Sean McVay was 'outcoached' in last Super Bowl trip, but lessons learned can help him win now | Opinion

Mike Jones
USA TODAY

LOS ANGELES – As he and his team have approached Super Bowl 56, Sean McVay has worked to strike a challenging balance. 

The 36-year-old coach will draw on lessons from his first Super Bowl appearance – a defeat at the hands of Bill Belichick and the New England Patriots three years ago – in which he said he was "outcoached." But he also is trying to guard against letting those memories take him captive to the point where he overreacts and makes rash decisions as a play-caller and leader.

McVay puts it like this: “You’re always trying to evolve, and I think you want to be able to learn from previous experiences but not allow it to inhibit your ability to move forward. … You view it as a blessing to have been in that game, but I don’t think you press when you do get another opportunity to be on this stage again.
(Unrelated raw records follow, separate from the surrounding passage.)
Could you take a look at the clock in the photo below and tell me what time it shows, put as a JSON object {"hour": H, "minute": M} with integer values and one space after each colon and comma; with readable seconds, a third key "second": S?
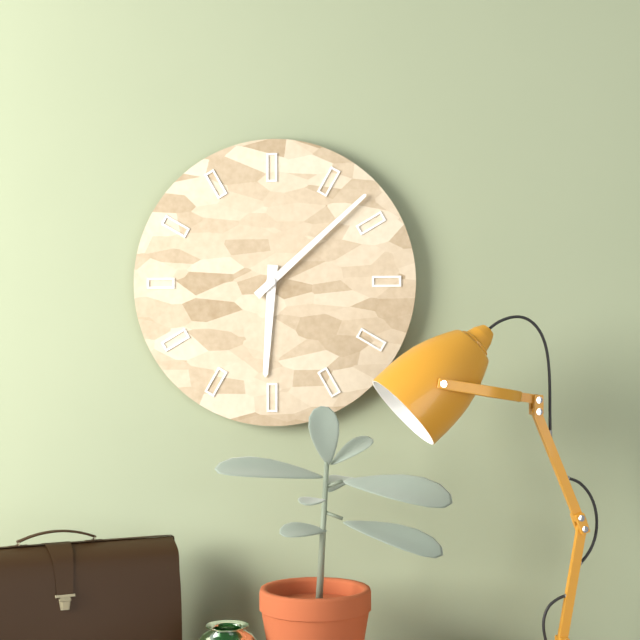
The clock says {"hour": 6, "minute": 8}
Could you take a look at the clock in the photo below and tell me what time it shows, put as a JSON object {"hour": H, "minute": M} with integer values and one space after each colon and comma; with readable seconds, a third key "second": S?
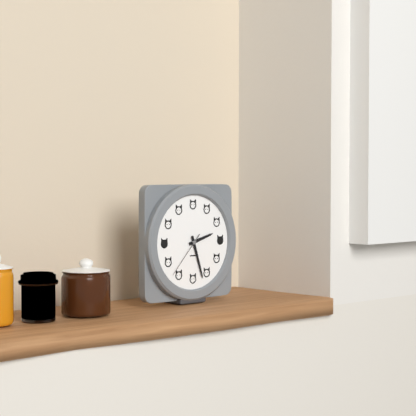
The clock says {"hour": 2, "minute": 27}
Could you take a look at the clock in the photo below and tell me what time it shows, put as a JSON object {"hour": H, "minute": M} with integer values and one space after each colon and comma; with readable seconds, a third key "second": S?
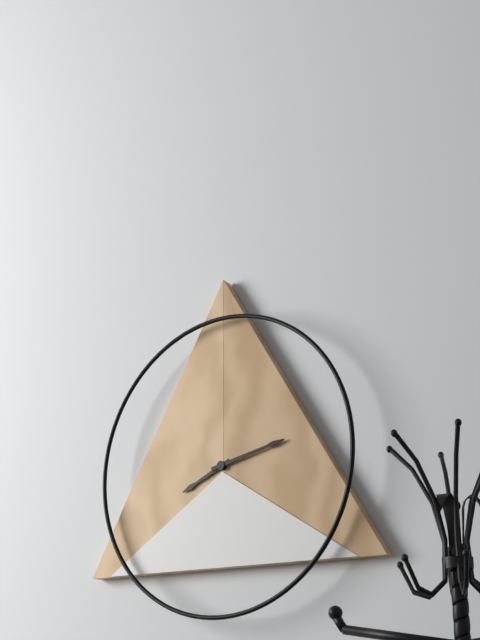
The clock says {"hour": 8, "minute": 13}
You take some of those learning lessons and apply it and then, let’s go cut it loose and play to the best of our ability, and me, coach to the best of my abilities as well.”

Although he has moved on from the sting of that Super Bowl 53 defeat, the lessons gained that night have helped McVay guide his team back to this grand stage. 

If able to display a mastery of those lessons, McVay and the Rams should prove successful in this Super Bowl quest.

That loss to the Patriots represented a humiliating and crushing blow for the Rams and their coach.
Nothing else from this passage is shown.